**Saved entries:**
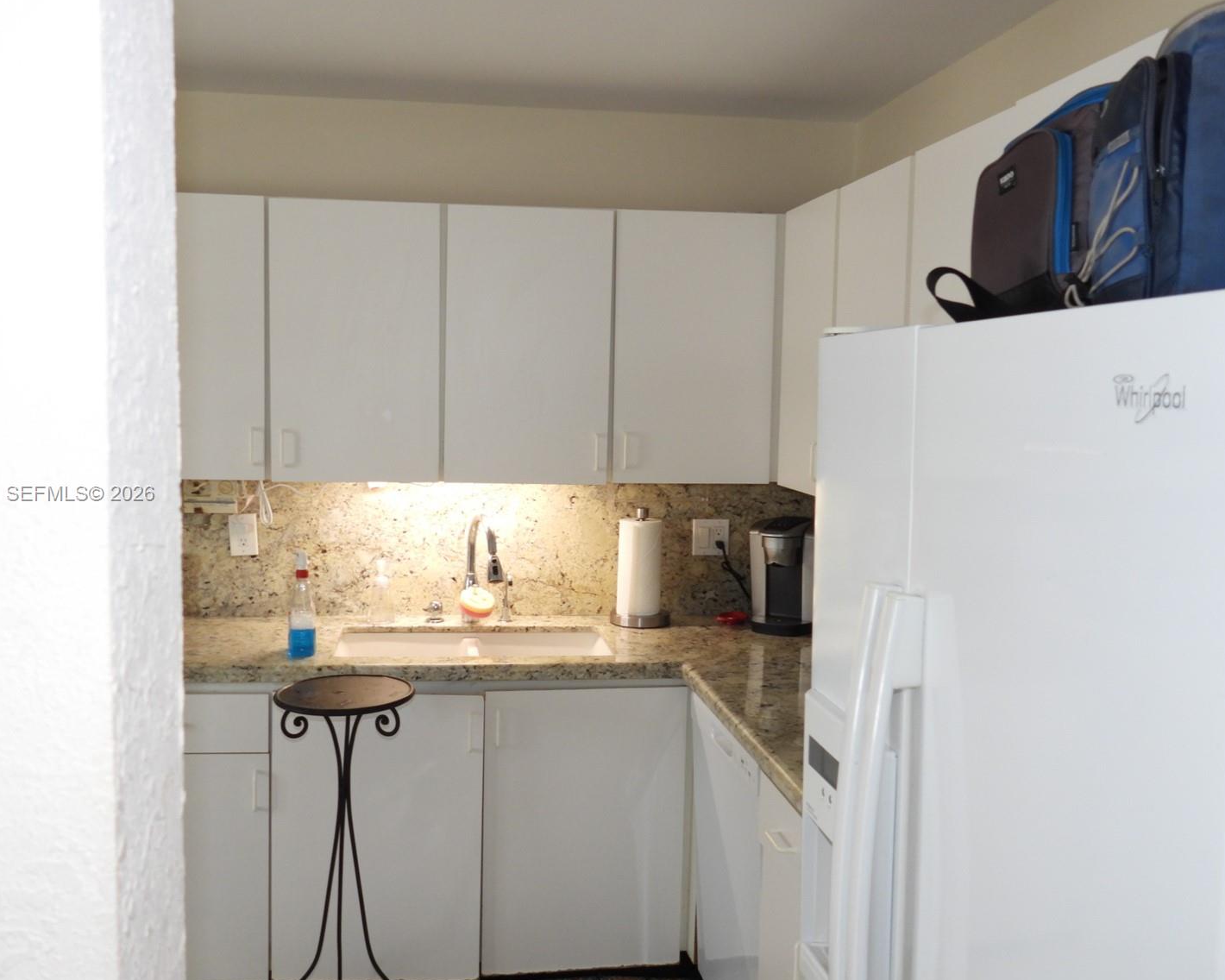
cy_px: 494
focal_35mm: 33
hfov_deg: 54.2
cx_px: 575
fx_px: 1196
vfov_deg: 44.5
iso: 140
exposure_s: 1/30
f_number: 3.2
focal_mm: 5.4
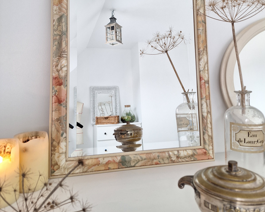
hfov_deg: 58.8
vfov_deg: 47.4
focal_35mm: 30
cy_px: 64
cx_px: 133
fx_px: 235
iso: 64
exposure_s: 1/50
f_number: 1.8
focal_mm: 5.54
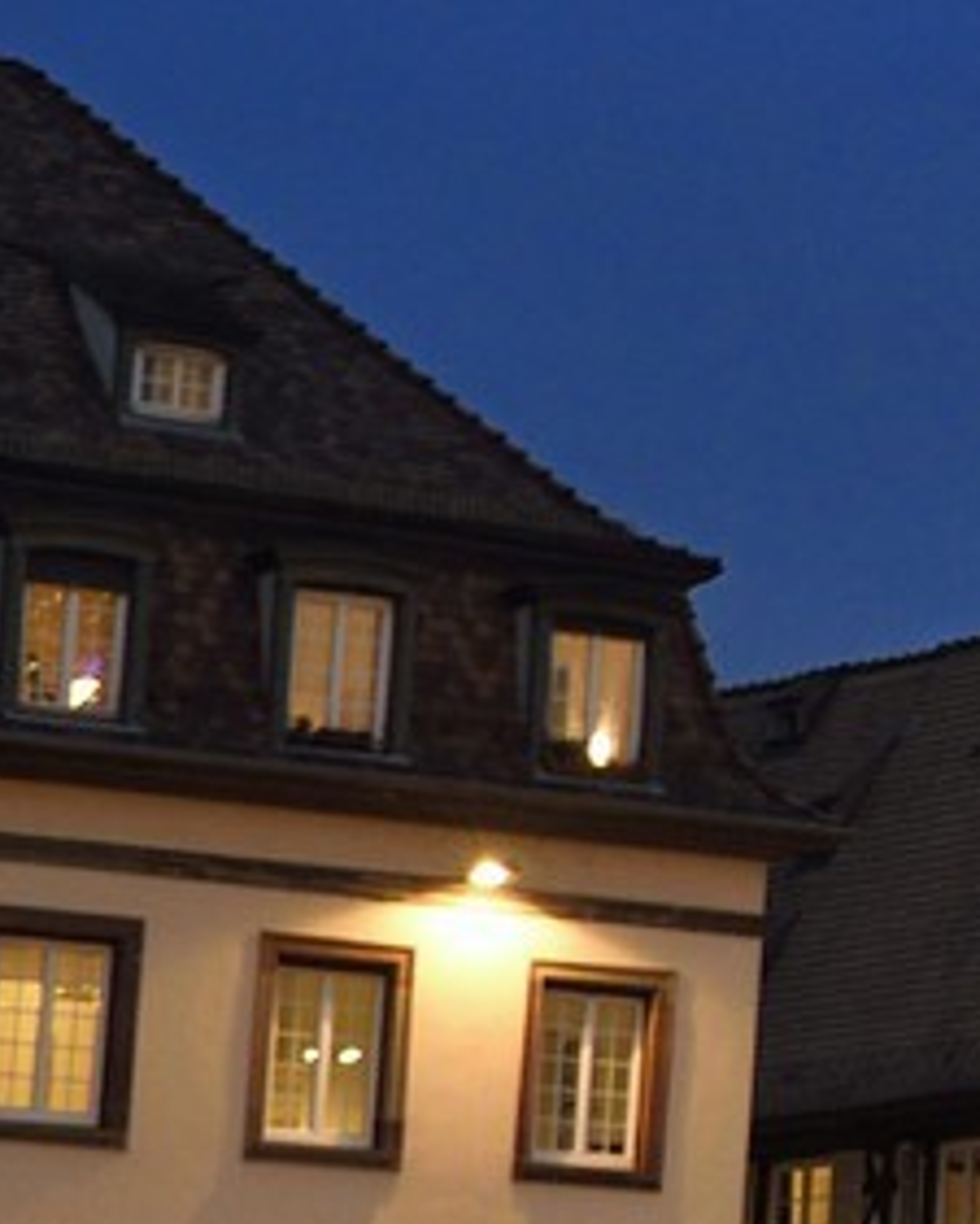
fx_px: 8117
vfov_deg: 8.6
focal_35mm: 224
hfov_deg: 6.2
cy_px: 749
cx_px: 3310
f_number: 5
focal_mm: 42
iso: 800
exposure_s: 1/20
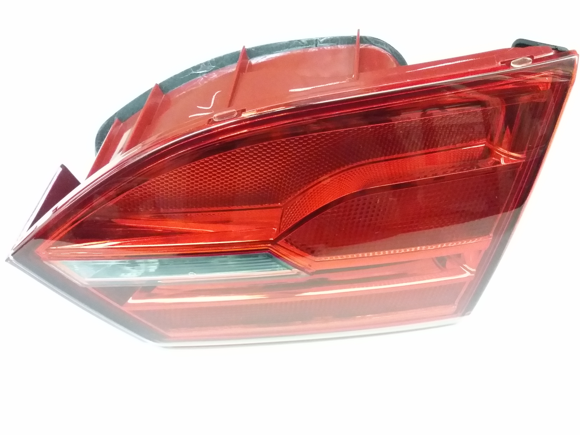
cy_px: 218
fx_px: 536
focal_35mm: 32
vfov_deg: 44.2
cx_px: 290
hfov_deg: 56.8
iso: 800
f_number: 2.4
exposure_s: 1/15
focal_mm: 3.4
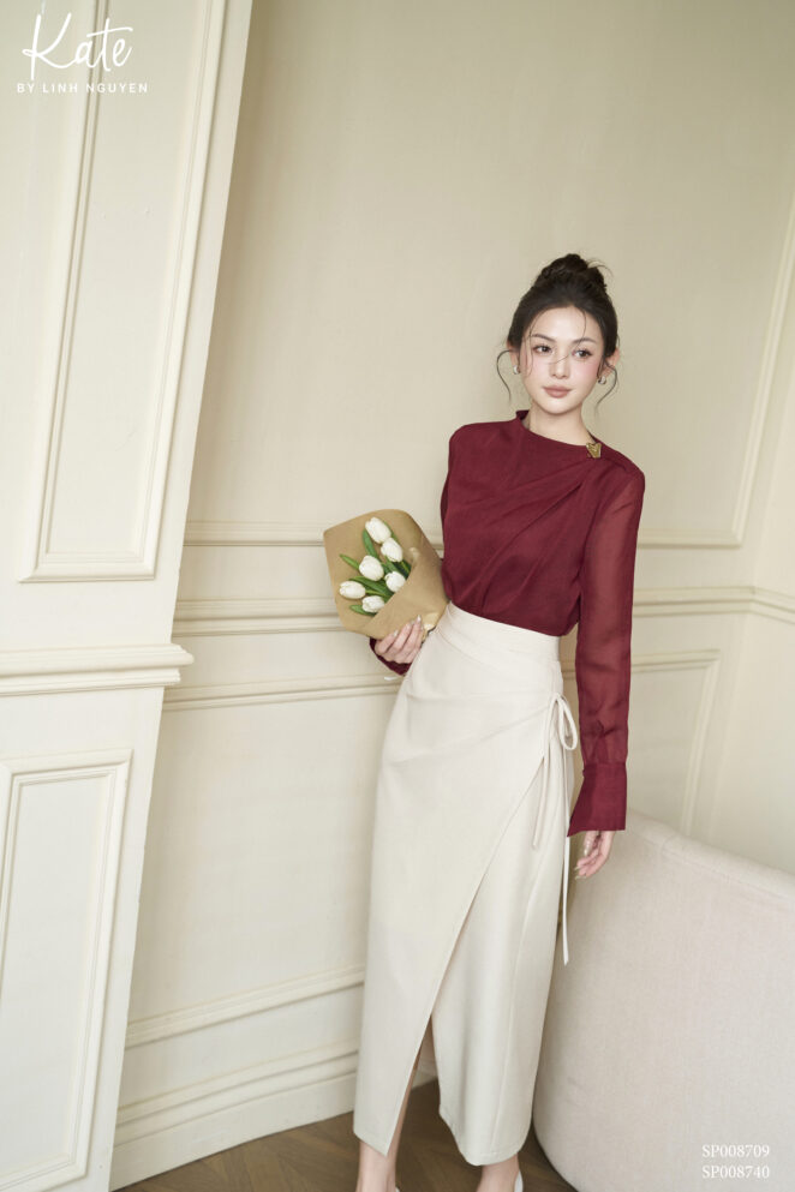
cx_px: 398
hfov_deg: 27.0
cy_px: 596
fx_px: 1656
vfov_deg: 39.6
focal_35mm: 50
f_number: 2.8
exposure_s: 1/160
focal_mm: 50
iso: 400
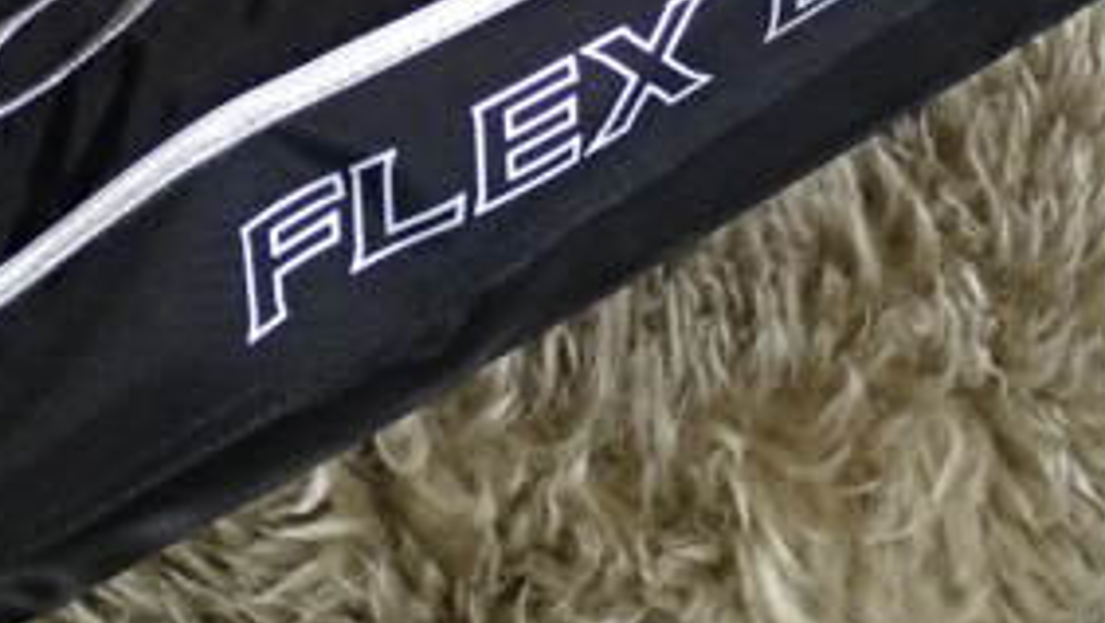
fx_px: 3547
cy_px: -302
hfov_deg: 17.5
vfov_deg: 9.7
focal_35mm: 121
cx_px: 976
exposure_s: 1/30
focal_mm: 8.99
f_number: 3.2
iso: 800
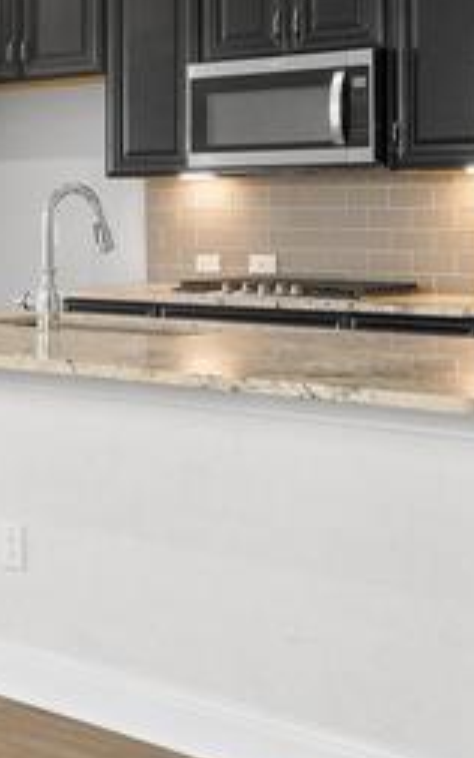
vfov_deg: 30.5
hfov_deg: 17.5
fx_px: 1365
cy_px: 184
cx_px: -258
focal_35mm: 66
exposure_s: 1/20
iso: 2000
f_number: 8
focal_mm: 16
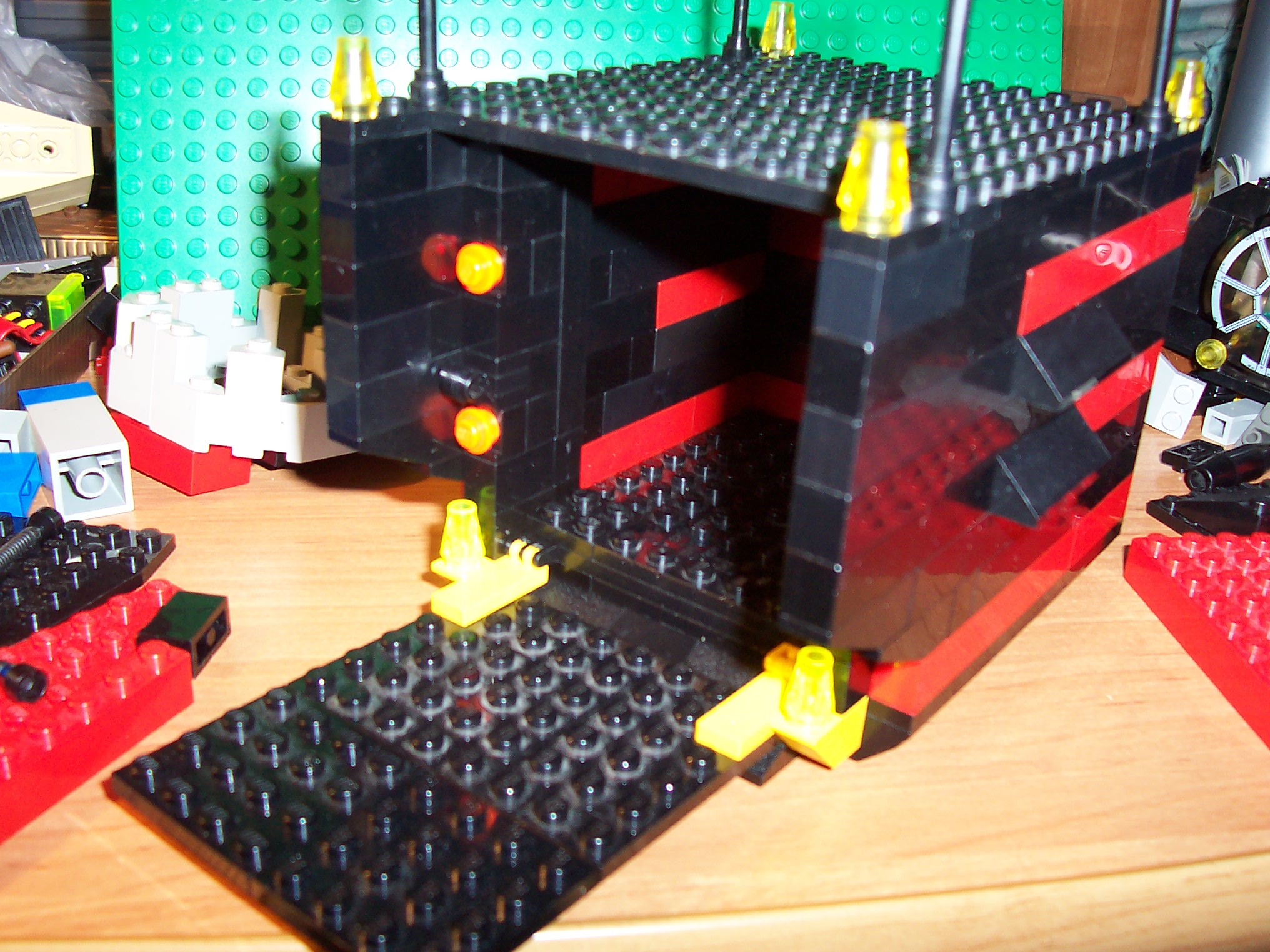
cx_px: 635
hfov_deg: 50.1
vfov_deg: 38.7
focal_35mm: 37
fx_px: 1357
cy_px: 476
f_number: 2.8
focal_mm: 5.6
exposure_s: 1/60
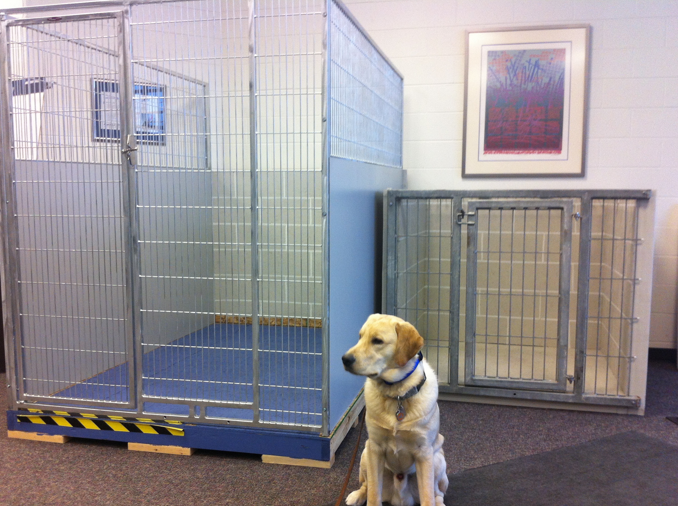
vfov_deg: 37.6
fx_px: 743
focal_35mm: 38
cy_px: 273
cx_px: 318
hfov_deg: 49.0
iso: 100
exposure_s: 1/15
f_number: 2.8
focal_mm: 3.85
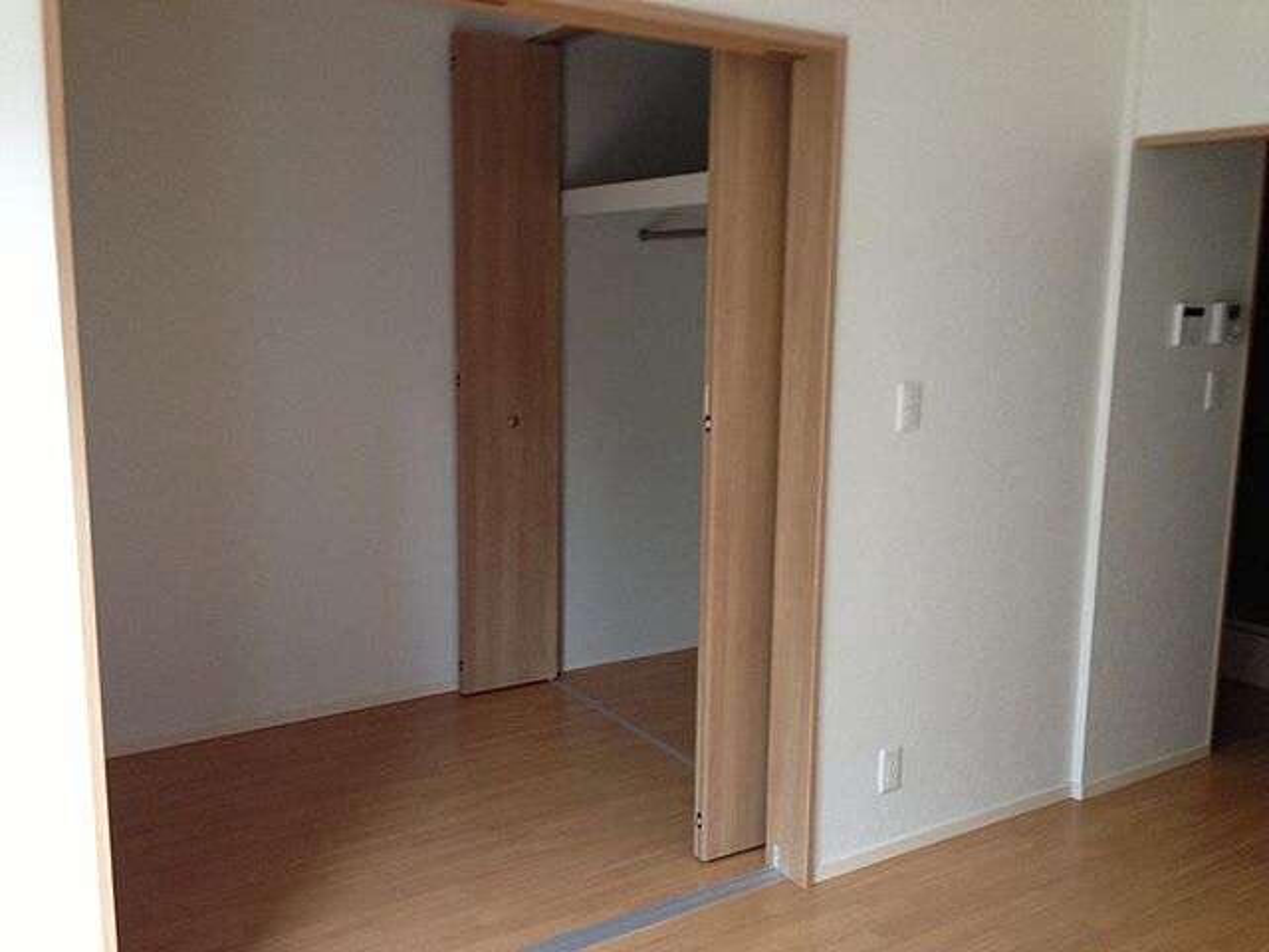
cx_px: 634
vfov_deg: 42.9
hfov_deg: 55.4
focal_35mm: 33
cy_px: 476
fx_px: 1210
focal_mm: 4.13
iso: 160
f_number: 2.4
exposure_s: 1/20
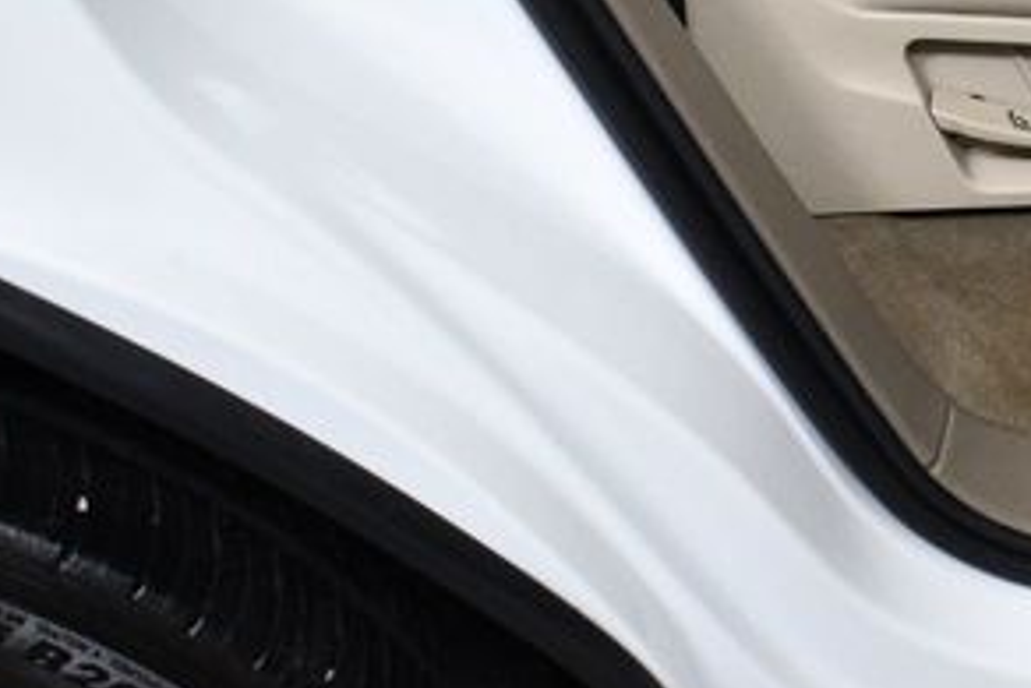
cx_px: 985
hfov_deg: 24.7
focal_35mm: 79
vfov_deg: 17.3
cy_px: 298
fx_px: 2263
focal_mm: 18
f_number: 3.5
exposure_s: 1/125
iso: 1400
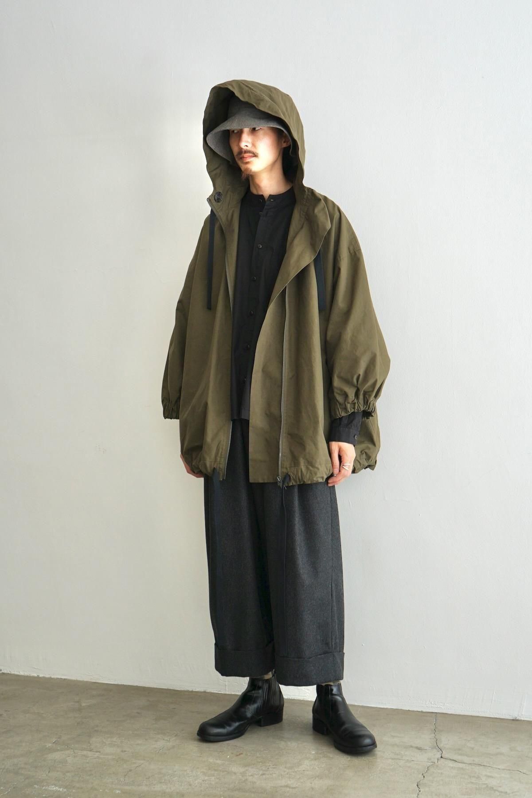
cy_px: 399
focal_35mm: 39
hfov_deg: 34.2
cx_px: 266
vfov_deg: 49.6
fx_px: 864
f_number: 4
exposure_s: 1/160
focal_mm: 39
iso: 320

**Required work:** Please reproduce the records above exactly, omitting every picture.

**Written answer:**
cy_px: 494
focal_35mm: 33
hfov_deg: 54.2
cx_px: 575
fx_px: 1196
vfov_deg: 44.5
iso: 140
exposure_s: 1/30
f_number: 3.2
focal_mm: 5.4
hfov_deg: 58.8
vfov_deg: 47.4
focal_35mm: 30
cy_px: 64
cx_px: 133
fx_px: 235
iso: 64
exposure_s: 1/50
f_number: 1.8
focal_mm: 5.54
fx_px: 8117
vfov_deg: 8.6
focal_35mm: 224
hfov_deg: 6.2
cy_px: 749
cx_px: 3310
f_number: 5
focal_mm: 42
iso: 800
exposure_s: 1/20
cy_px: 218
fx_px: 536
focal_35mm: 32
vfov_deg: 44.2
cx_px: 290
hfov_deg: 56.8
iso: 800
f_number: 2.4
exposure_s: 1/15
focal_mm: 3.4
cx_px: 398
hfov_deg: 27.0
cy_px: 596
fx_px: 1656
vfov_deg: 39.6
focal_35mm: 50
f_number: 2.8
exposure_s: 1/160
focal_mm: 50
iso: 400
fx_px: 3547
cy_px: -302
hfov_deg: 17.5
vfov_deg: 9.7
focal_35mm: 121
cx_px: 976
exposure_s: 1/30
focal_mm: 8.99
f_number: 3.2
iso: 800
vfov_deg: 30.5
hfov_deg: 17.5
fx_px: 1365
cy_px: 184
cx_px: -258
focal_35mm: 66
exposure_s: 1/20
iso: 2000
f_number: 8
focal_mm: 16
cx_px: 635
hfov_deg: 50.1
vfov_deg: 38.7
focal_35mm: 37
fx_px: 1357
cy_px: 476
f_number: 2.8
focal_mm: 5.6
exposure_s: 1/60
vfov_deg: 37.6
fx_px: 743
focal_35mm: 38
cy_px: 273
cx_px: 318
hfov_deg: 49.0
iso: 100
exposure_s: 1/15
f_number: 2.8
focal_mm: 3.85
cx_px: 634
vfov_deg: 42.9
hfov_deg: 55.4
focal_35mm: 33
cy_px: 476
fx_px: 1210
focal_mm: 4.13
iso: 160
f_number: 2.4
exposure_s: 1/20
cx_px: 985
hfov_deg: 24.7
focal_35mm: 79
vfov_deg: 17.3
cy_px: 298
fx_px: 2263
focal_mm: 18
f_number: 3.5
exposure_s: 1/125
iso: 1400
cy_px: 399
focal_35mm: 39
hfov_deg: 34.2
cx_px: 266
vfov_deg: 49.6
fx_px: 864
f_number: 4
exposure_s: 1/160
focal_mm: 39
iso: 320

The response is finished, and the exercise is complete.